==== Excerpted passage

2

So, basically, I'm looking for linux software to monitor a folder (and it's subfolders) for any changes and apply some form of versioning (that is, keep a "database", or whatever, from where I can restore files).

The reason why this can't be done with traditional SCMs (GIT, SVN, HG, whatever) is twofold:

  • the monitoring and versioning must be automatic (with the only order criteria being time)
  • the software I need is to do a specific thing, unlike SCM, where they do a lot more (and of course reasonably more error-prone)

The server this will be run on is an unmanaged VPS, hence having considerable control - but I'm afraid not enough to install a versioning filesystem partition.

While at it, know that I checked out wayback already, but I'm not impressed and hesitant to use software last updated 7 years ago (2004).

Sorry for passing on the headache to other fellow server-faulters, but I can't help it ;)

Edit: By the way, though I would prefer this to be CLI-based, any alternatives are very welcome as well!

Edit 2: Not to bash linux or anything, but with linux(unix)'s concept of signals, this shouldn't be too difficult to write (by a dedicated team of course).

In fact, I'm using a system which does this already (Dropbox), but it has a different purpose and as such, versioning is limited to 30 days (and versioning is kept in an online storage). But it shows that the concept is entirely possible.

========

- Jobs
**a.** Apart from Linux itself, which software does the forum post about automatic file versioning name?
**b.** How would you put this sentence from the forum post about automatic file versioning into Spanish: "The server this will be run on is an unmanaged VPS, hence having considerable control - but I'm afraid not enough to install a versioning filesystem partition."
**c.** Can you carry on the forum post about automatic file versioning from its last sentence?
The material after this point stands apart from the forum post about automatic file versioning.

==== Records

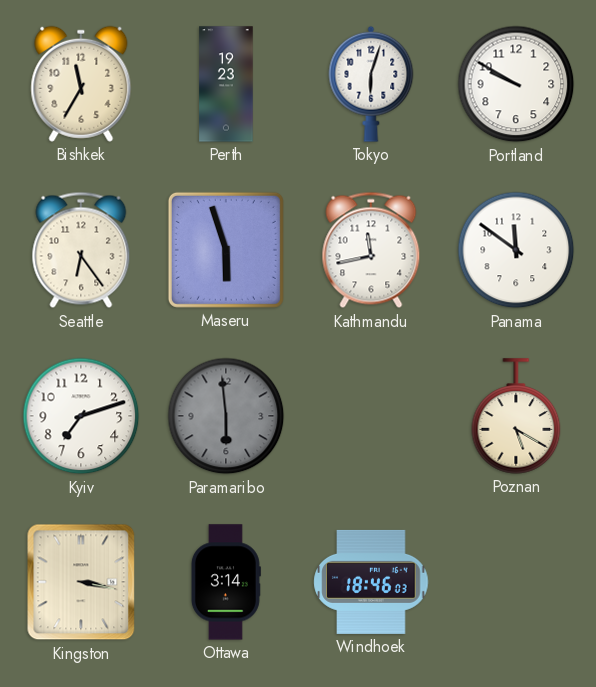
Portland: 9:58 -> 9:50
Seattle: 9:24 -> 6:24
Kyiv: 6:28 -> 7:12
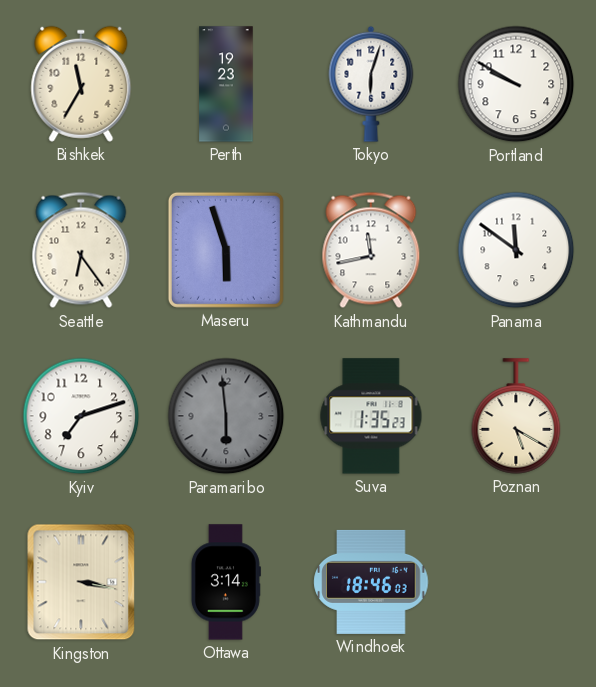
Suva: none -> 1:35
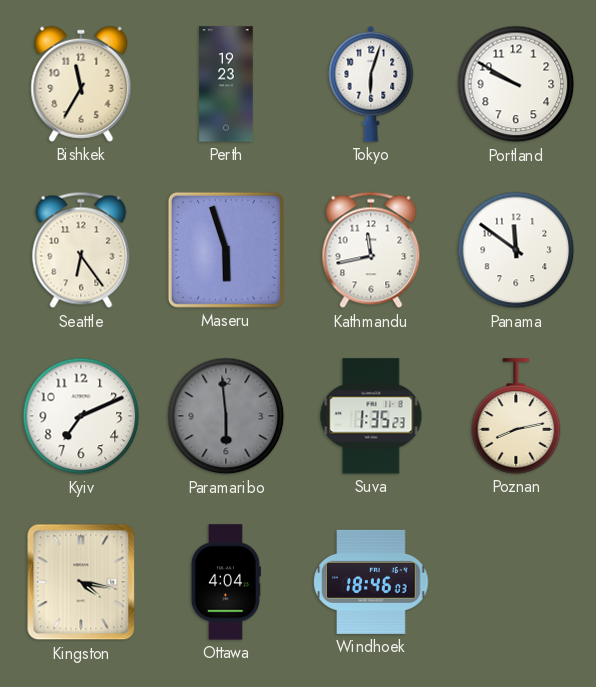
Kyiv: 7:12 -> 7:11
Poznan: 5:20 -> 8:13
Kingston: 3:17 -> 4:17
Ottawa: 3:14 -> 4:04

========

- Answers for the tasks
**a.** GIT, SVN, HG, wayback, Dropbox

**b.** El servidor en el que se ejecutará esto es un VPS no administrado, por lo que tengo un control considerable, pero me temo que no el suficiente para instalar una partición con un sistema de archivos con control de versiones.

**c.**
HopelessN00b
  • 53,385
  • 32
  • 133
  • 208
Christian
  • 462
  • 5
  • 22
  • How much data, and how much churn do you expect? – Tobu Mar 01 '11 at 22:21
  • I don't understand your question much, but I do have certain limits, such as a total of 2GB on live files, and since this has to do with code/text files, expects thousands of files. Edit: make it a million or two :) Oh, about churn, there shouldn't be a lot of changes at the same time (like maybe some 5000 at most), but the changes are actually simultaneous. – Christian Mar 01 '11 at 22:22

3 Answers3

1

Does it really have version on change at the file level, or would you accept a periodic snapshots?

If you are willing to accept periodic snapshots then you could simply use something like dirvish or rsync directly. Basically you build a complete copy of your filesystem, and then any further copies will hardlink identical files, and new/changed files will be separate.

Dirvish basically is a front end for rsync and uses the --link-dest option.

How are the users accessing the filesystem? Is access via webdav an option? You could setup SVN with apache, and use the autoversioning.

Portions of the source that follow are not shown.